The Northern Miner, first published in 1915, during the Cobalt Silver Rush, is considered Canada’s leading authority on the mining industry.

Cliffs Natural Resources (NYSE: CLF) and London Mining (LSE: LOND) have become the latest casualties of falling iron ore prices, with Cliffs declaring a US$6 billion non-cash impairment charge in the third quarter on its iron ore and coal assets, and London Mining placed into administration.

London Mining says it will try to work with its administrator, PwC, to maintain its Marampa iron ore mine in Sierra Leone as a going concern, while Cliffs is working with its banking group to get an amendment that will eliminate the debt-to-capitalization covenant of 45% currently present in its revolving credit facility, as the non-cash impairment charge will increase the debt-to-capitalization ratio over that threshold.

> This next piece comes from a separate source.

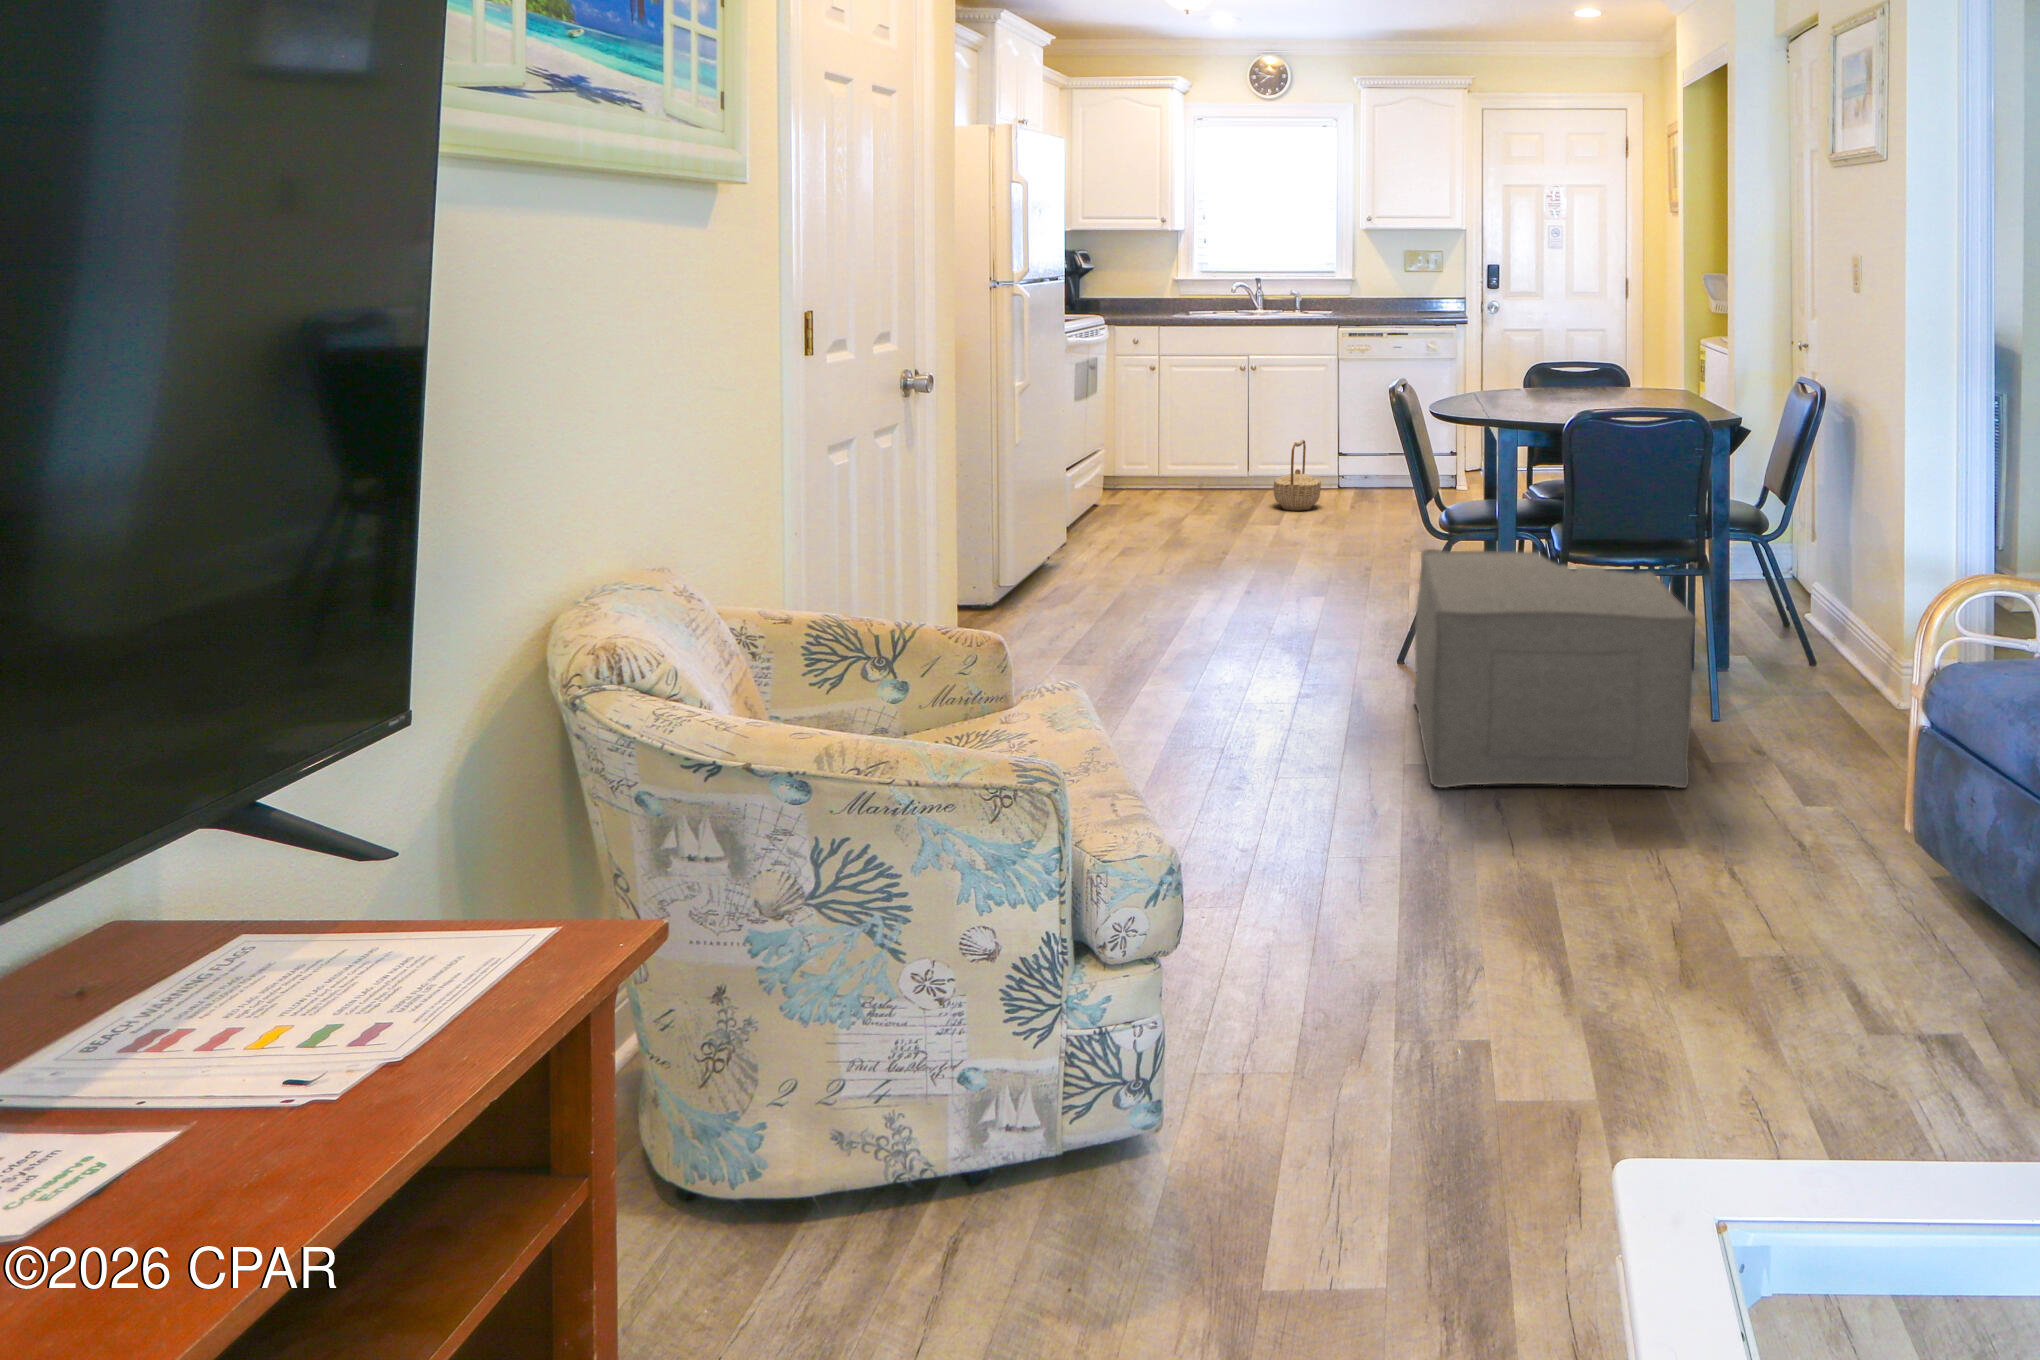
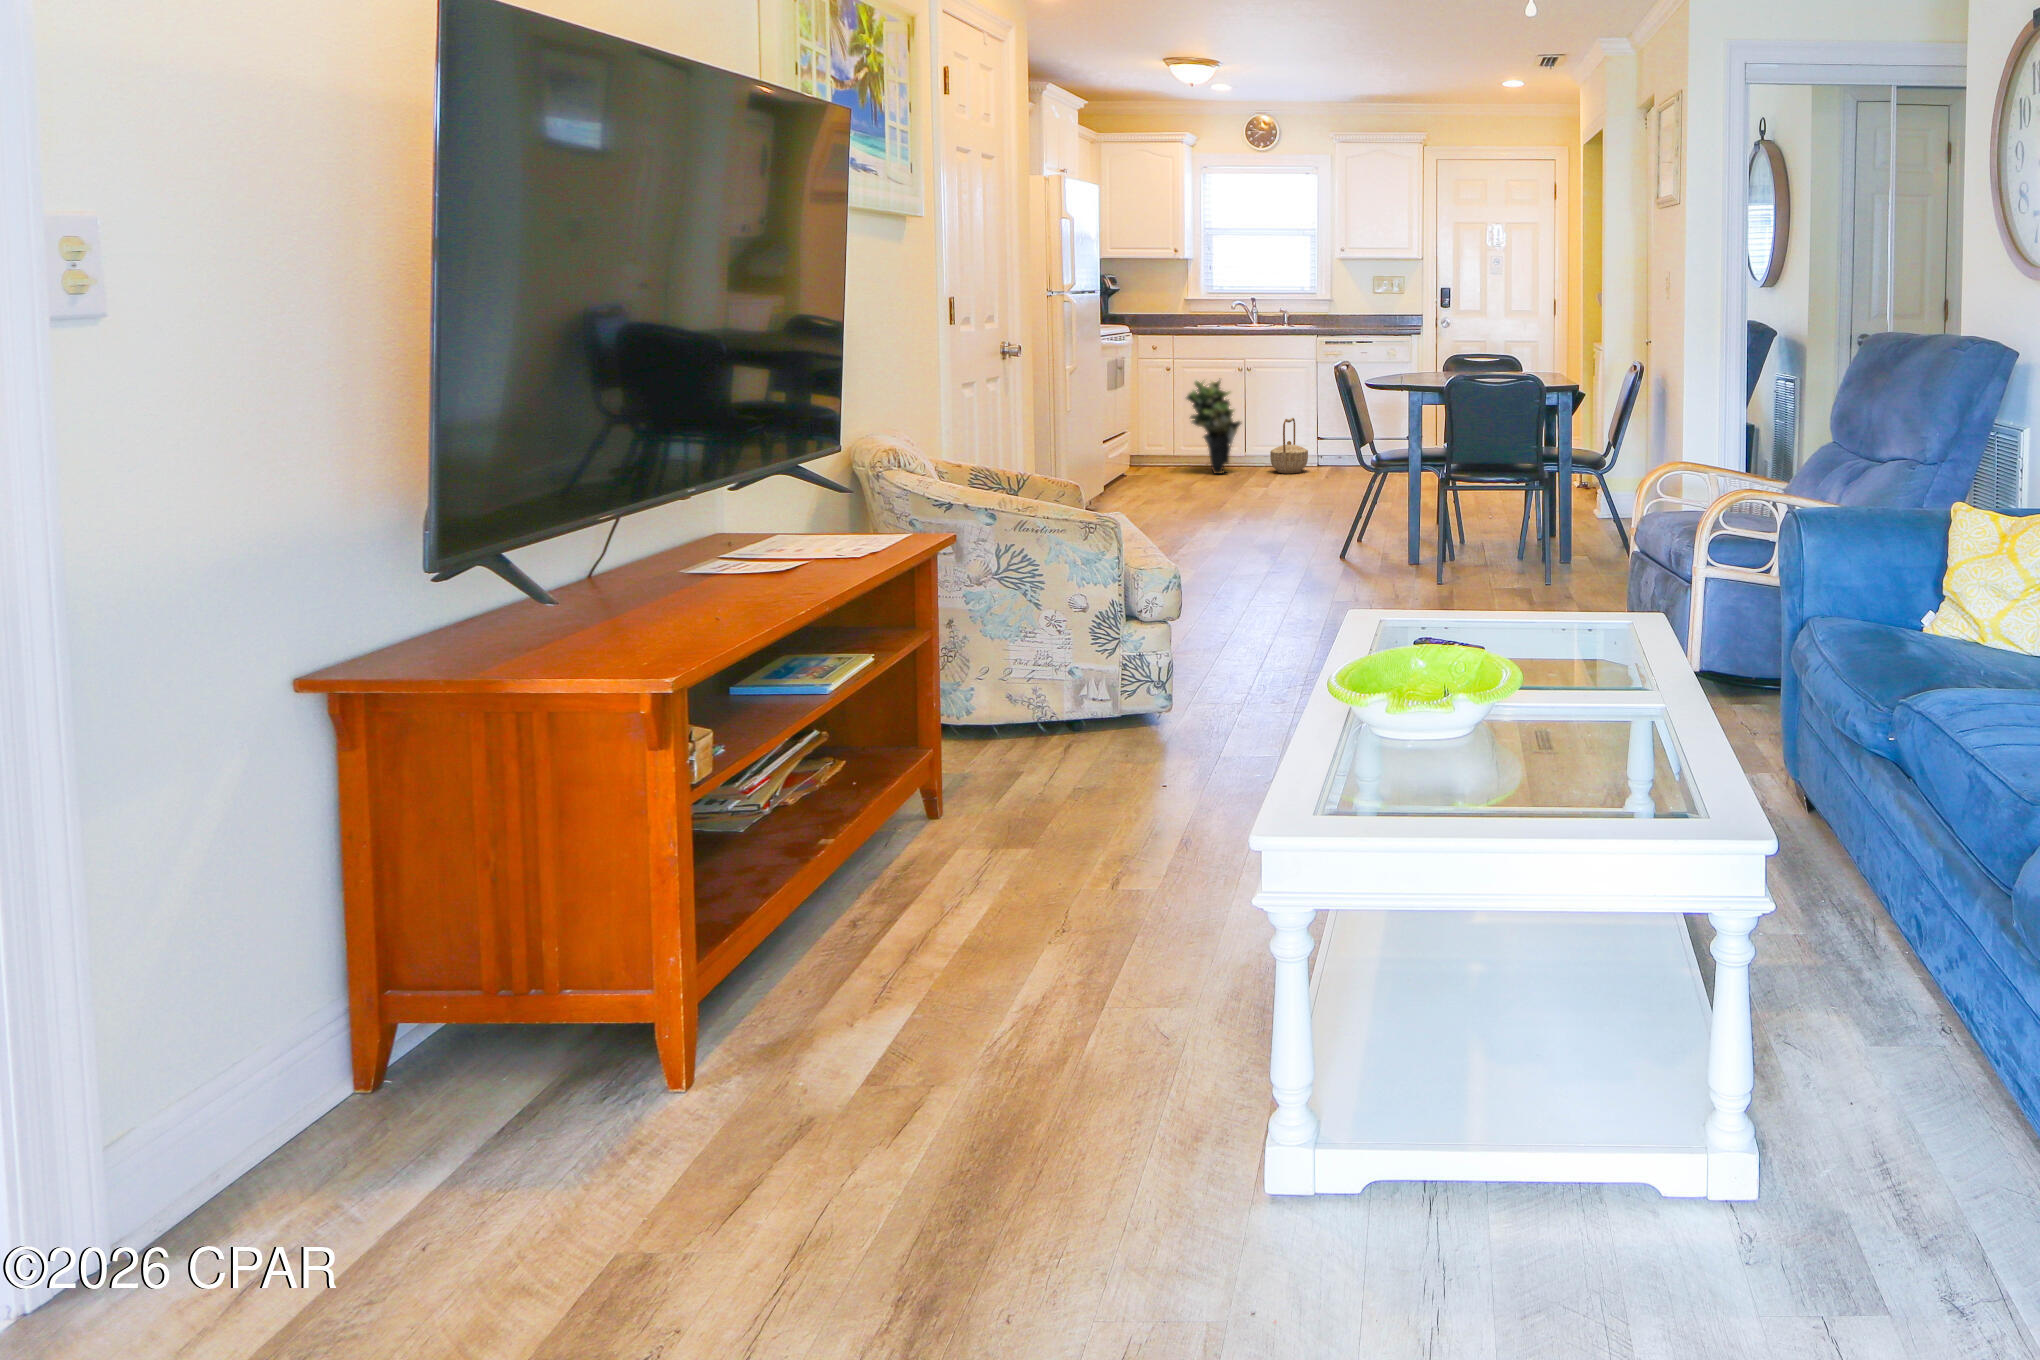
potted plant: none [1169,387,1240,509] -> present [1186,378,1242,474]
ottoman: present [1414,549,1696,788] -> none [1355,458,1536,603]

Iron ore prices have fallen to five-year lows and are down about 40% so far this year at about US$80 per tonne. When London Mining’s Marampa iron ore mine in Sierra Leone entered production in December 2011, iron ore was selling for about US$140 per tonne, well above today’s levels.

It’s not the first time Marampa, which was operated between 1933 and 1975 by the Sierra Leone Development Company and William Baird, has suffered from depressed prices. The mine was closed for a period of time in the 1960s due to low prices for the metal.